Refraction of Light

Questions and Answers

What is the main reason for the bending of light as it passes from one medium to another?

The amplitude of light changes in different media

The wavelength of light changes in different media

The frequency of light changes in different media

The speed of light changes in different media (correct)

What is the equation that relates the angles of incidence and refraction?

Reflection Law: θ1 = θ2

Snell's Law: n1 sin(θ1) = n2 sin(θ2) (correct)

Refraction Law: n1 θ1 = n2 θ2

Fermat's Principle: n1 cos(θ1) = n2 cos(θ2)

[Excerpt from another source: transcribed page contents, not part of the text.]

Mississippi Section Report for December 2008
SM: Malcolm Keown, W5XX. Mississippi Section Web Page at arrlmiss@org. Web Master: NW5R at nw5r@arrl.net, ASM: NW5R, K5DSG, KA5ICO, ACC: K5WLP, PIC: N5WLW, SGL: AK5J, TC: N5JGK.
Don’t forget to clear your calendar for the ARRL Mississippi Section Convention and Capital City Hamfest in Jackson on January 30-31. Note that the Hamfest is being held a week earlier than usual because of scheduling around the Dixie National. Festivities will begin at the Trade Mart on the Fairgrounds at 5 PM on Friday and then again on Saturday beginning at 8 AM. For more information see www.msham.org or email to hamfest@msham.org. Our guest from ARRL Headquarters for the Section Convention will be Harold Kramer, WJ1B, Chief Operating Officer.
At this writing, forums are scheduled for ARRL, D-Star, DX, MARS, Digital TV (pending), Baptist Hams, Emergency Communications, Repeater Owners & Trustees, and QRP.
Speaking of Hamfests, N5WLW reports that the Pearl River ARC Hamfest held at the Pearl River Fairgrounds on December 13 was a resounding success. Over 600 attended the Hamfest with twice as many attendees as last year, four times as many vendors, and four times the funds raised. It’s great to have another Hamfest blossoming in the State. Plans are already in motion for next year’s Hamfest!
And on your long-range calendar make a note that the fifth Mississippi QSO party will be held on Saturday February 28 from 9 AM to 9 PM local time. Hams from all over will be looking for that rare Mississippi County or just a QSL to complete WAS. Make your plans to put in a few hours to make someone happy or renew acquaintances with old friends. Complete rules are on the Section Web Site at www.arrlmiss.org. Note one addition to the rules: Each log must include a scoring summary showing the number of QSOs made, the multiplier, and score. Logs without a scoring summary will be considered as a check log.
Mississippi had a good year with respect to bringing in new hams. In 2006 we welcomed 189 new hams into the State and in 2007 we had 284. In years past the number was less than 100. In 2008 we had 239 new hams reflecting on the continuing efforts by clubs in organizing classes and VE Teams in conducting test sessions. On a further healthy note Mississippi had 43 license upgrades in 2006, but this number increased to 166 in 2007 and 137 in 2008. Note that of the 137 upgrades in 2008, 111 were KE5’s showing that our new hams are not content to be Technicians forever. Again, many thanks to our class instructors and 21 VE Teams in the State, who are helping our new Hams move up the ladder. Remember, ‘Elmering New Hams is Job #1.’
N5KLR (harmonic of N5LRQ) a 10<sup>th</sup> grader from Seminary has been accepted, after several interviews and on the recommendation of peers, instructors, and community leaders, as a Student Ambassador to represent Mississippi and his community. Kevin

What type of mirror is used to converge light?

Spherical mirror

Concave mirror (correct)

Convex mirror

Plane mirror

What is the formula that relates the object distance, image distance, and focal length of a mirror?

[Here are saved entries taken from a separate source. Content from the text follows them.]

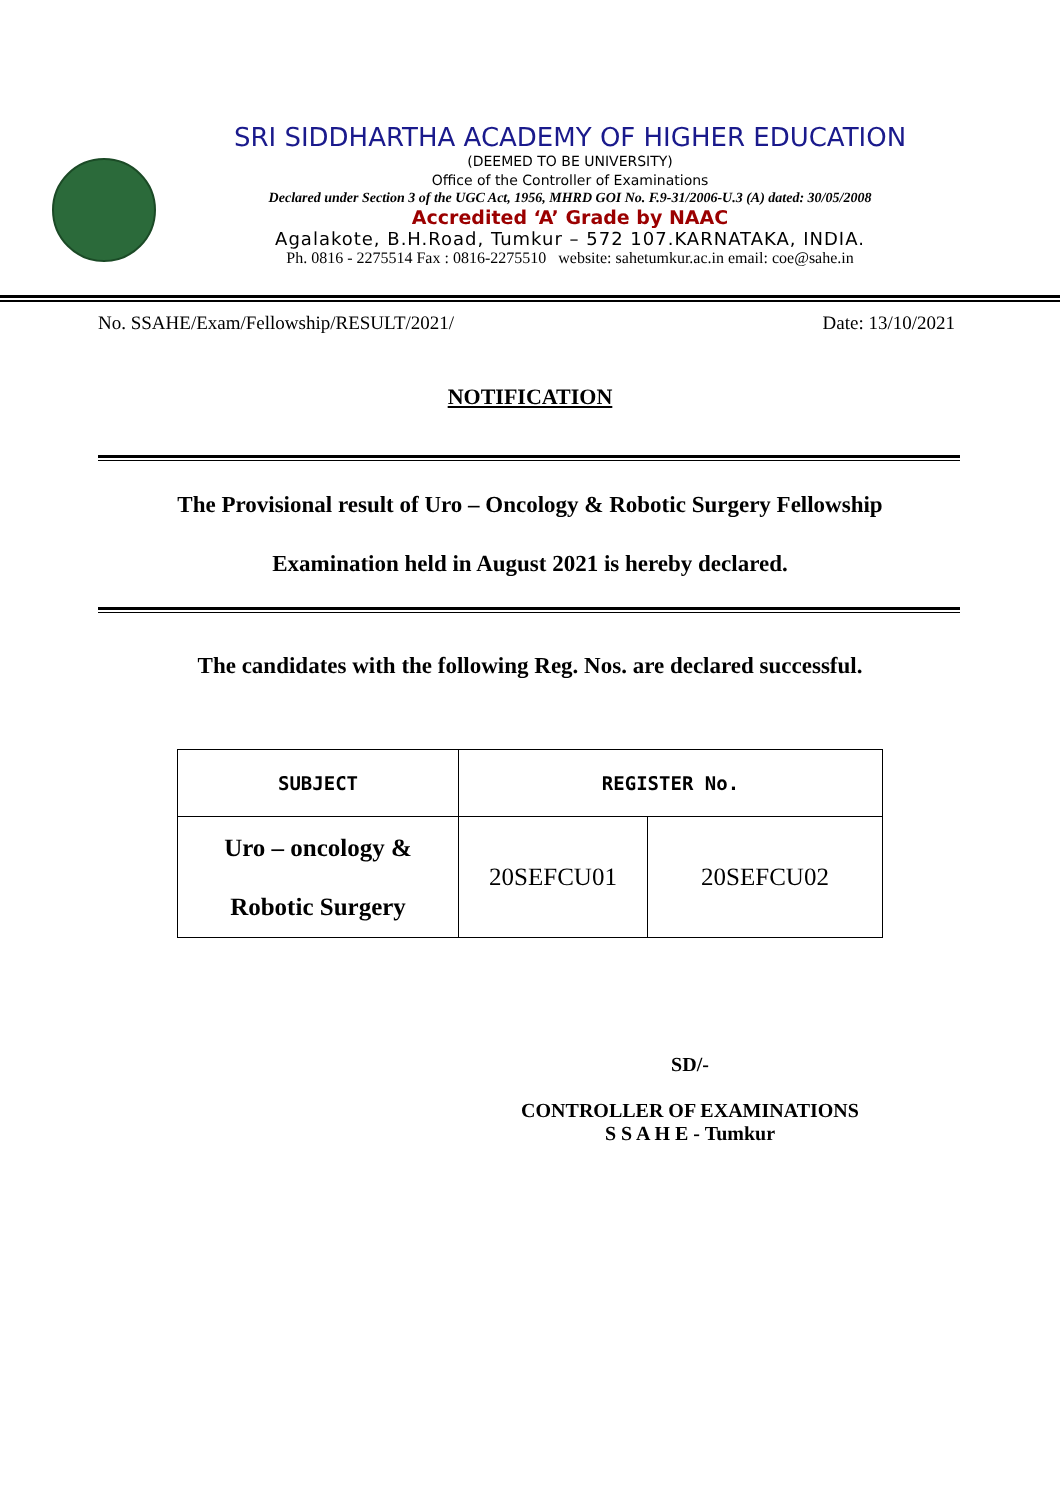SRI SIDDHARTHA ACADEMY OF HIGHER EDUCATION
(DEEMED TO BE UNIVERSITY)
Office of the Controller of Examinations
Declared under Section 3 of the UGC Act, 1956, MHRD GOI No. F.9-31/2006-U.3 (A) dated: 30/05/2008
Accredited ‘A’ Grade by NAAC
Agalakote, B.H.Road, Tumkur – 572 107.KARNATAKA, INDIA.
Ph. 0816 - 2275514 Fax : 0816-2275510 website: sahetumkur.ac.in email: coe@sahe.in
No. SSAHE/Exam/Fellowship/RESULT/2021/ Date: 13/10/2021
NOTIFICATION
The Provisional result of Uro – Oncology & Robotic Surgery Fellowship
Examination held in August 2021 is hereby declared.
The candidates with the following Reg. Nos. are declared successful.
| SUBJECT | REGISTER No. | |
| --- | --- | --- |
| Uro – oncology & Robotic Surgery | 20SEFCU01 | 20SEFCU02 |
SD/-
CONTROLLER OF EXAMINATIONS
S S A H E - Tumkur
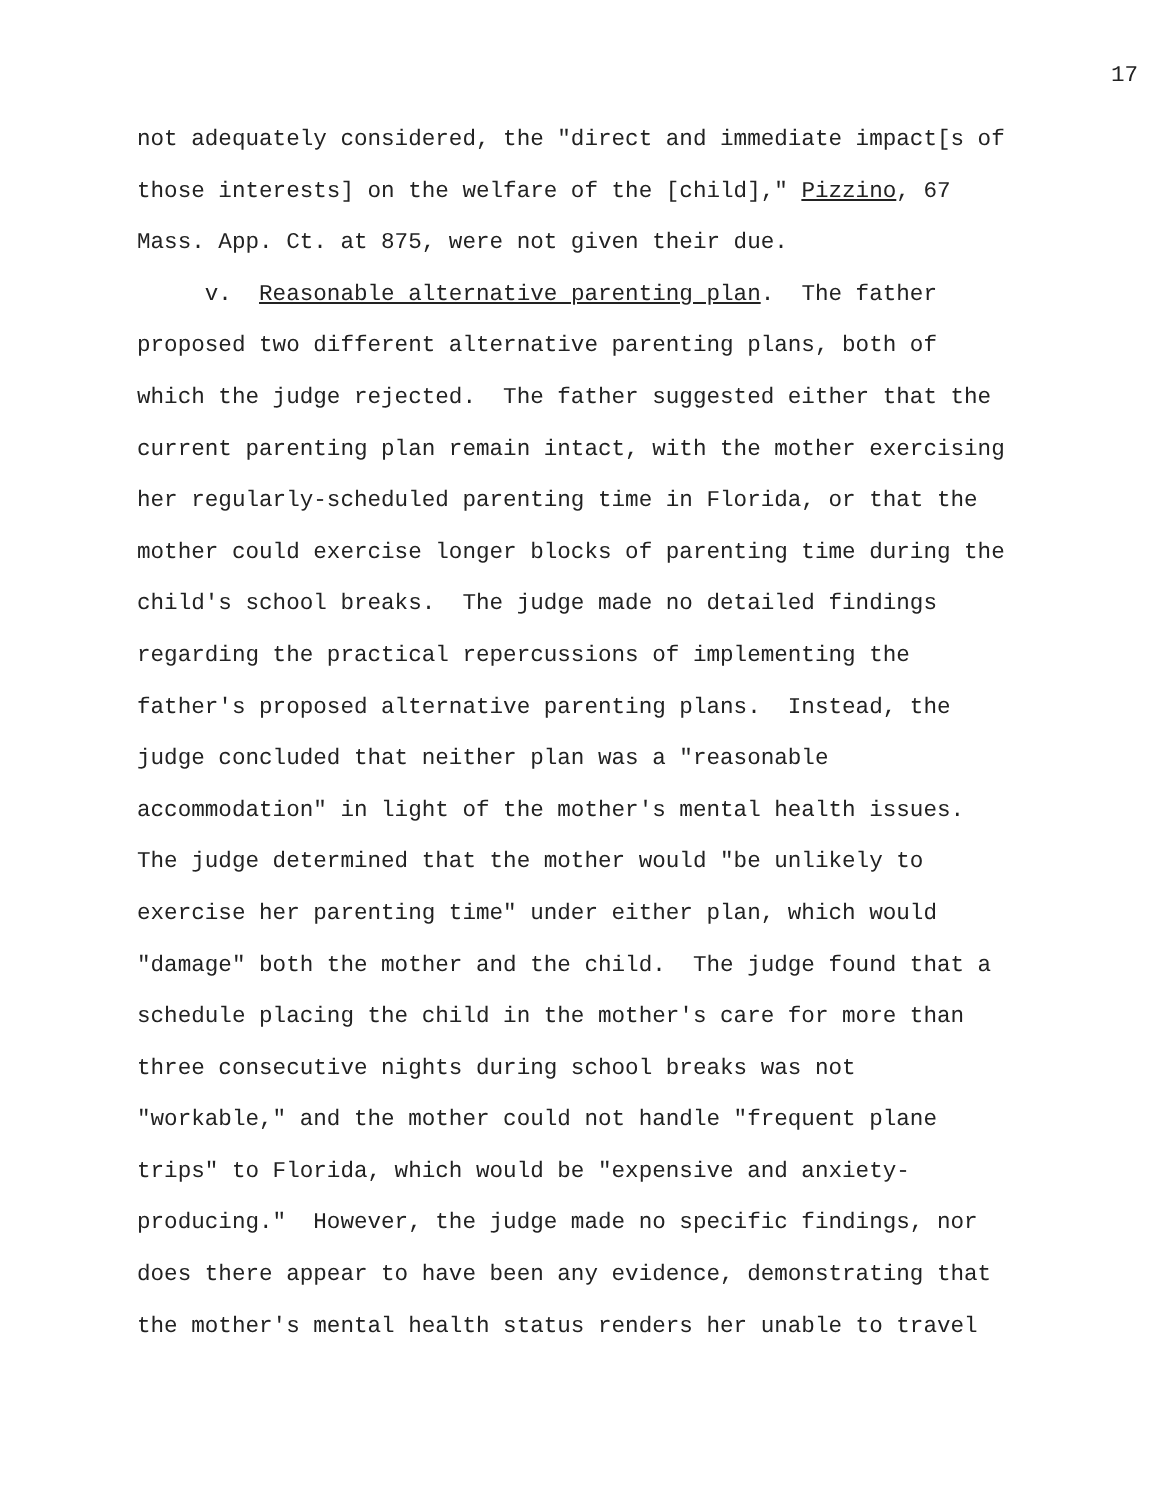17
not adequately considered, the "direct and immediate impact[s of those interests] on the welfare of the [child]," Pizzino, 67 Mass. App. Ct. at 875, were not given their due.
v. Reasonable alternative parenting plan. The father proposed two different alternative parenting plans, both of which the judge rejected. The father suggested either that the current parenting plan remain intact, with the mother exercising her regularly-scheduled parenting time in Florida, or that the mother could exercise longer blocks of parenting time during the child's school breaks. The judge made no detailed findings regarding the practical repercussions of implementing the father's proposed alternative parenting plans. Instead, the judge concluded that neither plan was a "reasonable accommodation" in light of the mother's mental health issues. The judge determined that the mother would "be unlikely to exercise her parenting time" under either plan, which would "damage" both the mother and the child. The judge found that a schedule placing the child in the mother's care for more than three consecutive nights during school breaks was not "workable," and the mother could not handle "frequent plane trips" to Florida, which would be "expensive and anxiety- producing." However, the judge made no specific findings, nor does there appear to have been any evidence, demonstrating that the mother's mental health status renders her unable to travel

Mirror equation: 1/do + 1/di = 1/f

What type of lens is used to diverge light?

Concave lens

What is the term for the angle of incidence above which total internal reflection occurs?

Critical angle

What is the equation that calculates the critical angle?

sin(θc) = n2/n1

What is an application of total internal reflection?

Optical fibers

Study Notes

Refraction

• Refraction is the bending of light as it passes from one medium to another
• Occurs because light travels at different speeds in different media
• Snell's Law: n1 sin(θ1) = n2 sin(θ2)
  • n1 and n2 are the refractive indices of the two media
  • θ1 and θ2 are the angles of incidence and refraction
• Total internal reflection occurs when light passes from a medium with a higher refractive index to a medium with a lower refractive index and the angle of incidence is greater than the critical angle

Mirrors

• Types of mirrors:
  • Plane mirrors: flat mirrors that reflect light
  • Spherical mirrors: curved mirrors that can be concave or convex
• Mirror equation: 1/do + 1/di = 1/f
  • do is the distance from the object to the mirror
  • di is the distance from the image to the mirror
  • f is the focal length of the mirror
• Mirror formula: m = -di/do = -f/(do-f)
  • m is the magnification of the mirror

Lenses

• Types of lenses:
  • Convex lenses: thicker in the middle than at the edges, converge light
  • Concave lenses: thinner in the middle than at the edges, diverge light
• Lensmaker's equation: 1/do + 1/di = 1/f
  • do is the distance from the object to the lens
  • di is the distance from the image to the lens
  • f is the focal length of the lens
• Lens formula: m = -di/do = -f/(do-f)
  • m is the magnification of the lens

Total Internal Reflection

• Occurs when light passes from a medium with a higher refractive index to a medium with a lower refractive index and the angle of incidence is greater than the critical angle
• Critical angle: the angle of incidence above which total internal reflection occurs
• Calculated using Snell's Law: sin(θc) = n2/n1
  • θc is the critical angle
  • n1 and n2 are the refractive indices of the two media
• Applications: optical fibers, prisms, and lenses

Refraction

• Refraction occurs due to the change in light speed as it passes from one medium to another
• Snell's Law governs refraction, given by n1 sin(θ1) = n2 sin(θ2)
• The law relates refractive indices n1 and n2 to angles of incidence θ1 and refraction θ2

Mirrors

• Plane mirrors are flat and reflect light, while spherical mirrors are curved and can be concave or convex
• Mirror equation: 1/do + 1/di = 1/f, relating object distance do, image distance di, and focal length f
• Mirror formula: m = -di/do = -f/(do-f), giving the magnification m of the mirror

Lenses

• Convex lenses are thicker in the middle and converge light, while concave lenses are thinner in the middle and diverge light
• Lensmaker's equation: 1/do + 1/di = 1/f, relating object distance do, image distance di, and focal length f
• Lens formula: m = -di/do = -f/(do-f), giving the magnification m of the lens

Total Internal Reflection

• Total internal reflection occurs when light passes from a higher refractive index to a lower refractive index and the angle of incidence exceeds the critical angle
• Critical angle calculation: sin(θc) = n2/n1, where θc is the critical angle and n1 and n2 are the refractive indices
• Applications of total internal reflection include optical fibers, prisms, and lenses

Description

Test your understanding of refraction, the bending of light as it passes from one medium to another. Learn about Snell's Law and total internal reflection.